Sunday, May 23, 2010

Suburbs & Cities

The war against the suburbs by the environmentalists, via the troubling narrative that the best way to live is in a high-density city (maybe for singles but not families) where you don’t have good schools, a yard, or need a car, is being amplified in this plan being promoted by the government, as New Geography reports.

An excerpt.

“Fostering livable a transformative policy shift for U.S. DOT,” announced grandiloquently in the Draft U.S. DOT Strategic Plan released for public comment on April 15, 2010. But what exactly does the Administration mean by “livability” and how does it intend to translate this vague rhetorical abstraction into a practical reality?

“To get an understanding of the Administration’s intentions one must delve into the stilted language and bureaucratic jargon of its policy pronouncements, notably the “HUD-DOT-EPA Interagency Partnership for Sustainable Communities” and the above-mentioned Draft Strategic Plan. “Livable Communities,” says the latter, are “places where transportation, housing and commercial development investments have been coordinated so that people have access to adequate, affordable and environmentally sustainable travel options.” The Interagency Partnership Agreement speaks in similar vague generalities. It defines livability principles as including “more transportation choices,” “equitable, affordable housing” and “reliable access to employment centers, educational opportunities and services.” Give credit to Transportation Secretary Ray LaHood to reduce these abstract concepts to plain language. “Livability,” he said, “ means being able to take your kids to school, go to work, see a doctor, drop by the grocery or post office, go out to dinner and a movie, and play with your kids in a park, all without having to get in your car." In other words, “livability” in the Secretary’s mind means living in a dense urban environment where walking, biking and transit are realistic alternatives to using the car.

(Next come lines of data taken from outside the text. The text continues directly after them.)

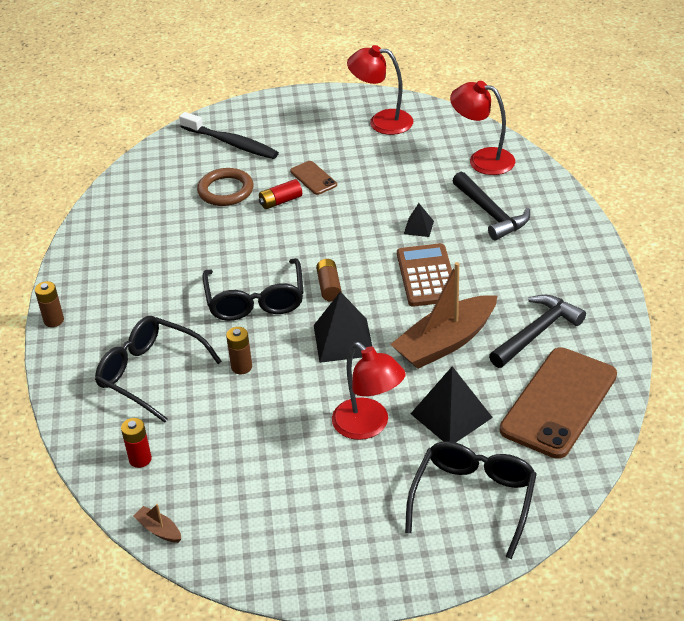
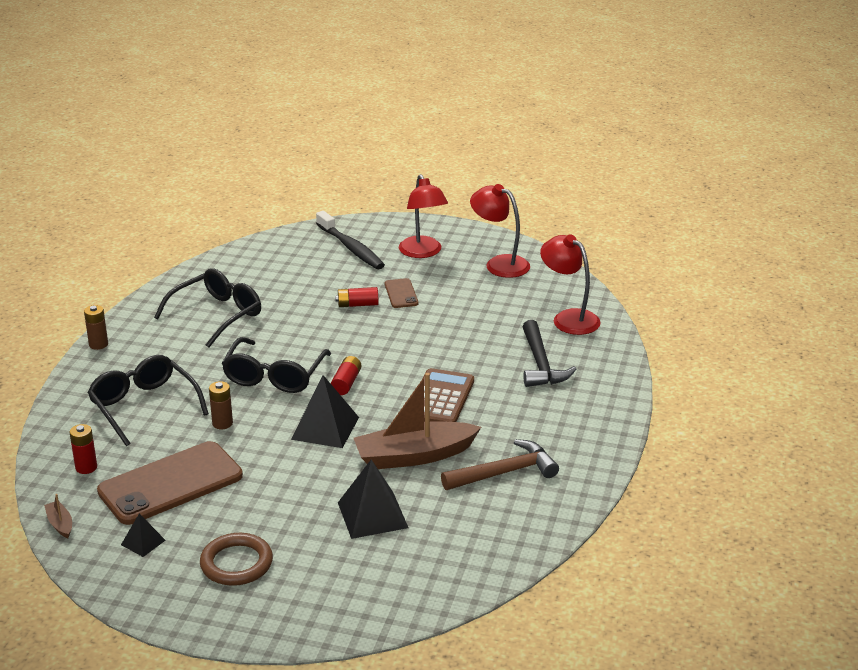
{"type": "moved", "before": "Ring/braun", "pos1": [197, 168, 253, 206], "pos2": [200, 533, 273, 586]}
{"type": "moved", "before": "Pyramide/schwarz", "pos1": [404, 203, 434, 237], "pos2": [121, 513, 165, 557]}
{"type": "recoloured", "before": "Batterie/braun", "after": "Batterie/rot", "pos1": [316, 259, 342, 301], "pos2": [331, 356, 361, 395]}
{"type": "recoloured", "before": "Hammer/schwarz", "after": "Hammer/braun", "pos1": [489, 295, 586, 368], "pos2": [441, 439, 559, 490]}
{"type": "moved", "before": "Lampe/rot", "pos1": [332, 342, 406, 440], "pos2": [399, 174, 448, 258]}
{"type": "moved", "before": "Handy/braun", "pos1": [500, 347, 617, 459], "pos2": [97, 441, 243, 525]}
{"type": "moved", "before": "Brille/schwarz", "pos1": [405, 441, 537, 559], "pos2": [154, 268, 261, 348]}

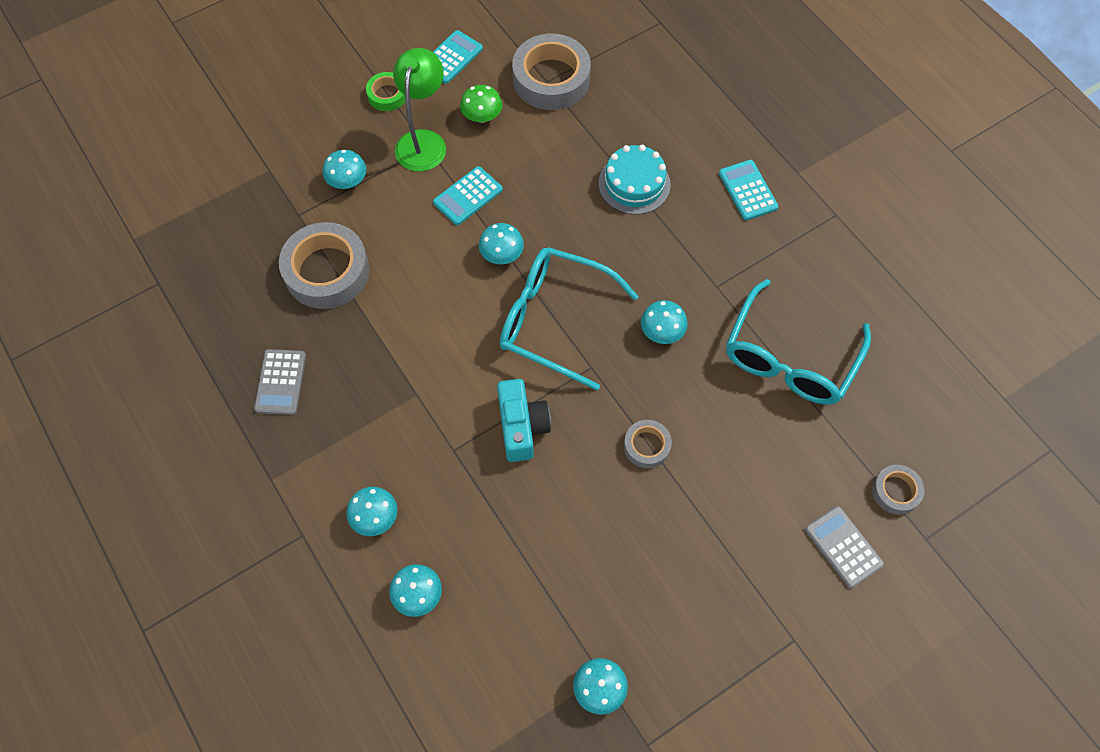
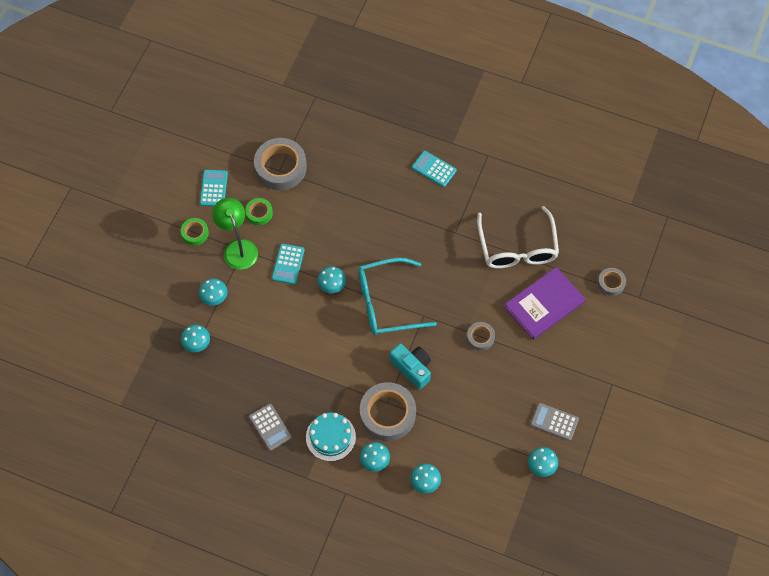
{"type": "replaced", "before": "Pilz/grün", "after": "Klebeband/grün", "pos1": [460, 85, 502, 123], "pos2": [245, 198, 273, 225]}
{"type": "moved", "before": "Kuchen/türkis", "pos1": [598, 145, 671, 215], "pos2": [306, 412, 356, 461]}
{"type": "moved", "before": "Klebeband/grau", "pos1": [279, 222, 369, 309], "pos2": [360, 382, 416, 441]}
{"type": "recoloured", "before": "Brille/türkis", "after": "Brille/weiß", "pos1": [726, 279, 871, 405], "pos2": [477, 206, 559, 269]}
{"type": "moved", "before": "Pilz/türkis", "pos1": [641, 300, 688, 344], "pos2": [181, 325, 210, 352]}
{"type": "moved", "before": "Taschenrechner/grau", "pos1": [805, 506, 884, 588], "pos2": [530, 403, 579, 441]}
{"type": "added", "after": "Buch/lila", "pos2": [505, 267, 585, 340]}

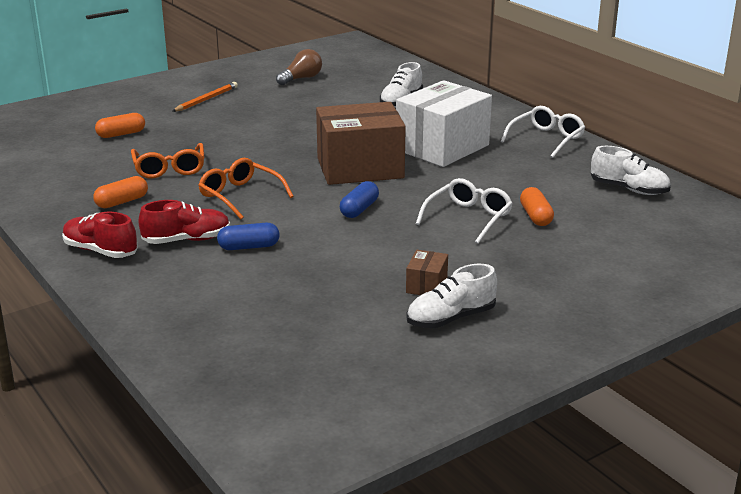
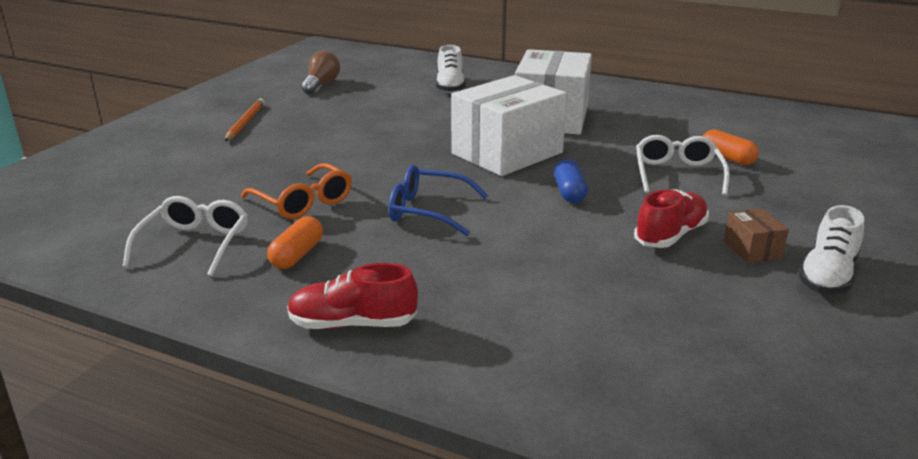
{"type": "recoloured", "before": "Schachtel/braun", "after": "Schachtel/weiß", "pos1": [316, 102, 406, 185], "pos2": [451, 75, 567, 176]}
{"type": "moved", "before": "Brille/weiß", "pos1": [501, 106, 585, 158], "pos2": [123, 196, 248, 277]}
{"type": "removed", "before": "Kapsel/orange", "pos1": [95, 113, 145, 138]}
{"type": "removed", "before": "Schuh/weiß", "pos1": [591, 146, 671, 195]}
{"type": "recoloured", "before": "Brille/orange", "after": "Brille/blau", "pos1": [198, 158, 294, 219], "pos2": [389, 165, 488, 236]}
{"type": "moved", "before": "Schuh/rot", "pos1": [138, 200, 230, 244], "pos2": [634, 189, 709, 248]}
{"type": "removed", "before": "Kapsel/blau", "pos1": [217, 223, 279, 250]}

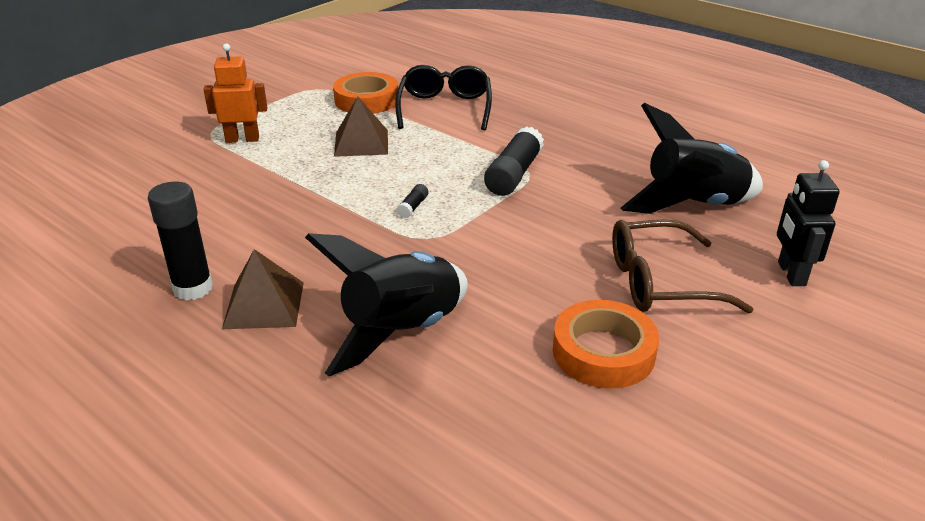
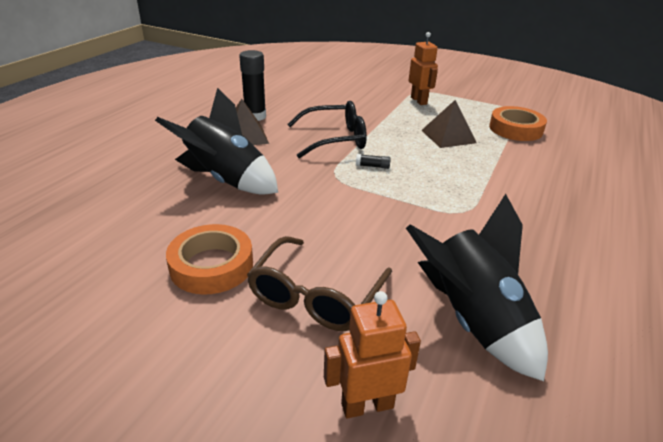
{"type": "moved", "before": "Brille/schwarz", "pos1": [395, 65, 492, 130], "pos2": [287, 101, 367, 158]}
{"type": "removed", "before": "Klebestift/schwarz", "pos1": [484, 126, 544, 196]}
{"type": "recoloured", "before": "Roboter/schwarz", "after": "Roboter/orange", "pos1": [777, 160, 840, 286], "pos2": [324, 291, 421, 418]}
{"type": "turned", "before": "Brille/braun", "pos1": [612, 219, 753, 314], "pos2": [247, 236, 392, 331], "turn": -135}

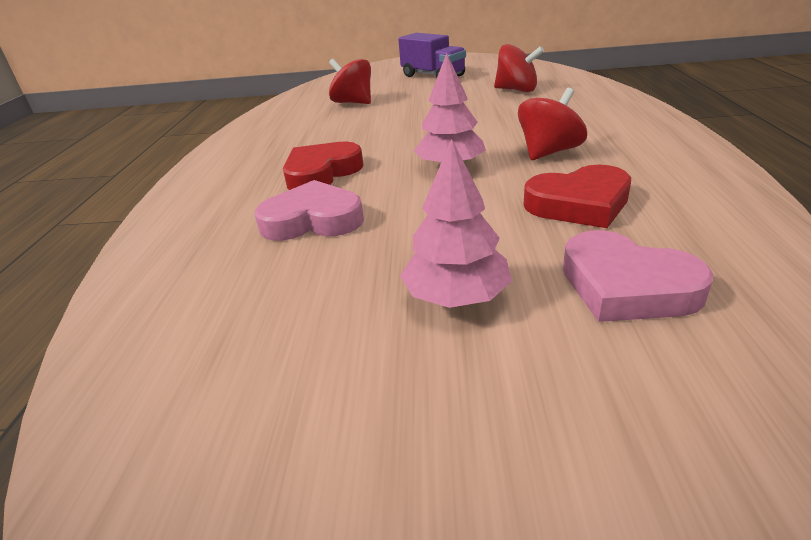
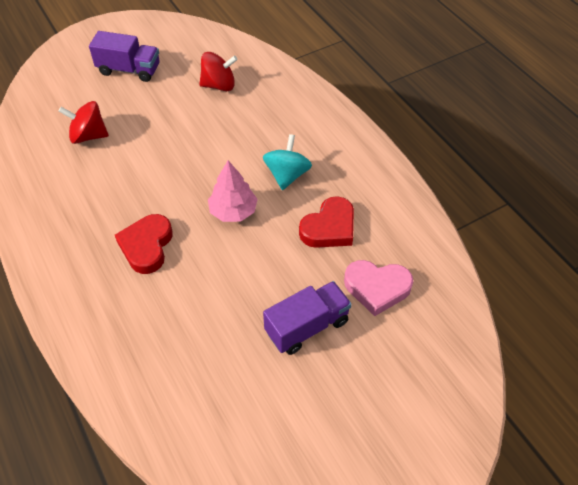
{"type": "recoloured", "before": "Kreisel/rot", "after": "Kreisel/türkis", "pos1": [518, 88, 587, 160], "pos2": [263, 134, 312, 190]}
{"type": "replaced", "before": "Baum/rosa", "after": "Lastwagen/lila", "pos1": [400, 139, 512, 308], "pos2": [263, 281, 352, 355]}
{"type": "removed", "before": "Herz/rosa", "pos1": [255, 180, 364, 241]}

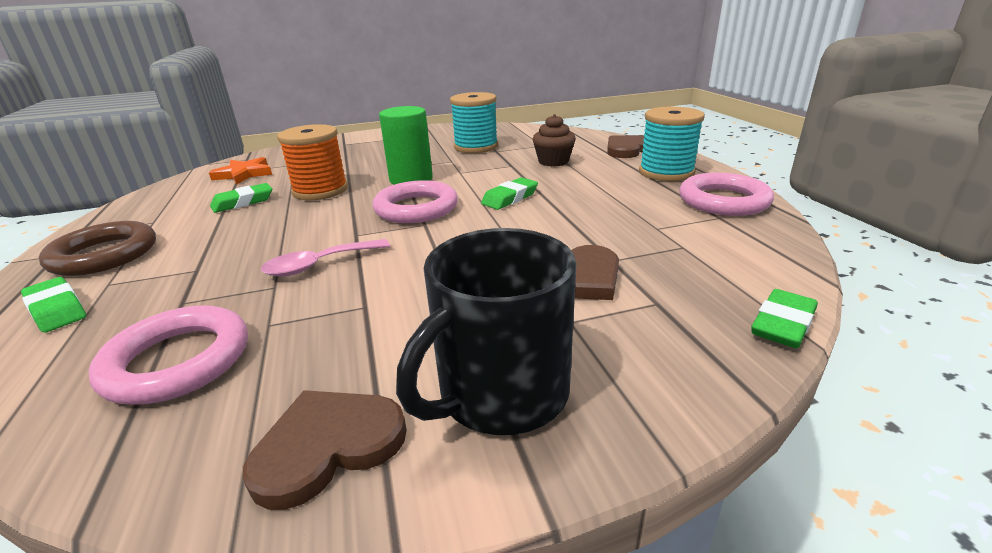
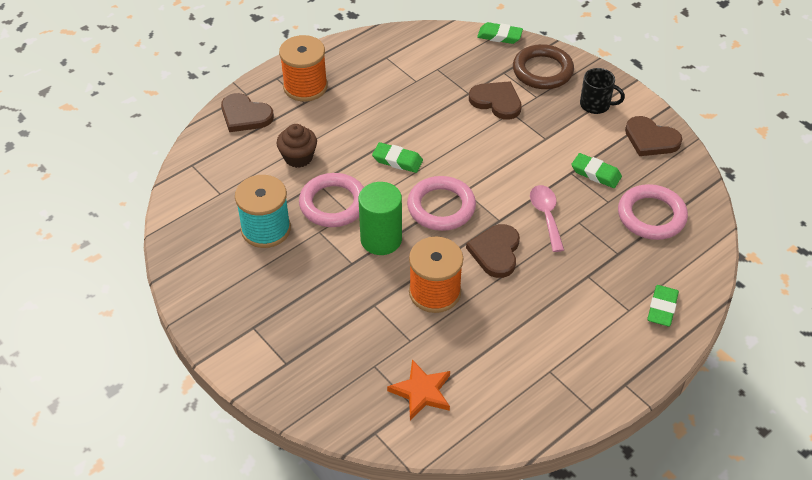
{"type": "recoloured", "before": "Garnrolle/türkis", "after": "Garnrolle/orange", "pos1": [639, 107, 705, 181], "pos2": [279, 35, 328, 102]}
{"type": "moved", "before": "Ring/rosa", "pos1": [679, 173, 774, 216], "pos2": [299, 173, 364, 227]}
{"type": "moved", "before": "Radiergummi/grün", "pos1": [210, 183, 272, 213], "pos2": [571, 153, 622, 188]}
{"type": "moved", "before": "Ring/braun", "pos1": [39, 221, 156, 276], "pos2": [513, 44, 574, 89]}
{"type": "resized", "before": "Tasse/schwarz", "pos1": [396, 228, 576, 435], "pos2": [580, 68, 625, 114], "scale": 0.58}
{"type": "turned", "before": "Löffel/rosa", "pos1": [261, 239, 390, 276], "pos2": [530, 185, 564, 252], "turn": -135}
{"type": "added", "after": "Herz/braun", "pos2": [466, 224, 520, 278]}

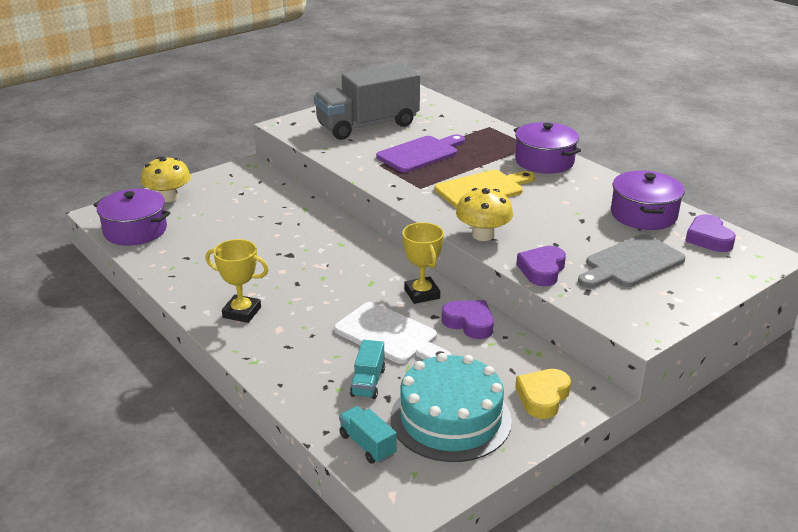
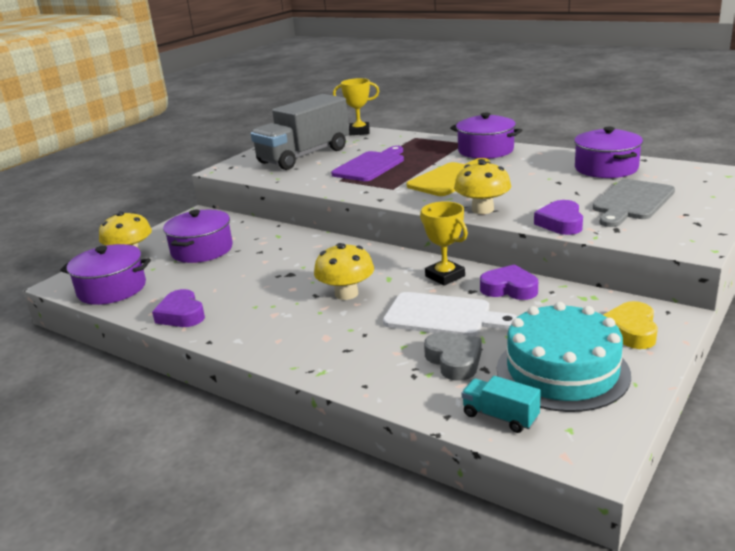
{"type": "moved", "before": "Herz/lila", "pos1": [685, 214, 736, 252], "pos2": [152, 289, 205, 327]}
{"type": "moved", "before": "Pokal/gelb", "pos1": [205, 239, 268, 323], "pos2": [333, 78, 379, 135]}
{"type": "replaced", "before": "Lastwagen/türkis", "after": "Herz/grau", "pos1": [350, 340, 385, 399], "pos2": [424, 332, 482, 381]}
{"type": "added", "after": "Kochtopf/lila", "pos2": [163, 210, 233, 263]}
{"type": "added", "after": "Pilz/gelb", "pos2": [314, 243, 374, 300]}

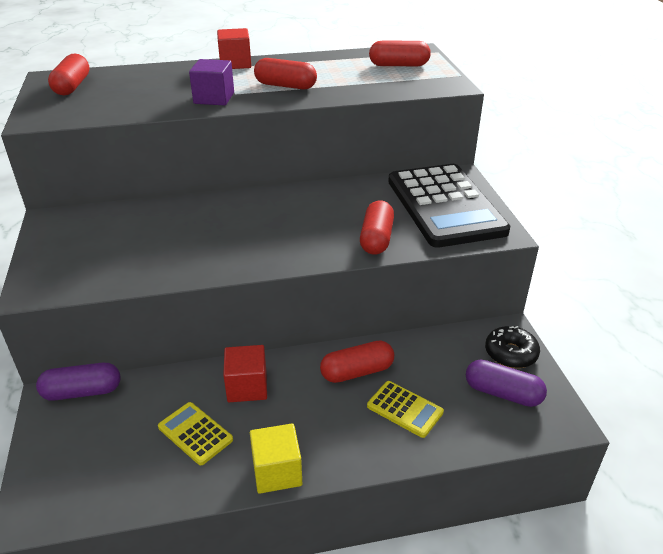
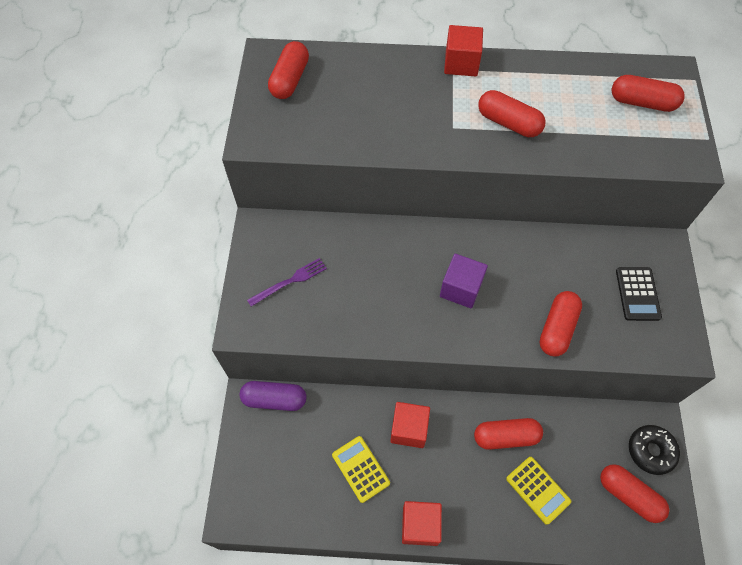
{"type": "moved", "before": "Kubus/lila", "pos1": [189, 59, 234, 106], "pos2": [440, 254, 488, 308]}
{"type": "resized", "before": "Taschenrechner/schwarz", "pos1": [388, 164, 510, 248], "pos2": [616, 267, 662, 321], "scale": 0.44}
{"type": "recoloured", "before": "Kapsel/lila", "after": "Kapsel/rot", "pos1": [466, 360, 547, 407], "pos2": [600, 464, 669, 523]}
{"type": "recoloured", "before": "Kubus/gelb", "after": "Kubus/rot", "pos1": [250, 423, 302, 494], "pos2": [402, 501, 442, 546]}
{"type": "added", "after": "Gabel/lila", "pos2": [247, 258, 327, 307]}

“But this definition is too narrow for most Americans whose notion of “livability” may include living in suburban communities and enjoy such obvious amenities as a safe neighborhood, access to good schools, the privacy of one’s own backyard and the freedom, comfort, convenience and flexibility of personal transportation. If “livability” becomes a euphemism for a federal policy of favoring high density, transit-dependent living, then we are moving closely to “newspeak” when words mean whatever Big Brother intends them to mean.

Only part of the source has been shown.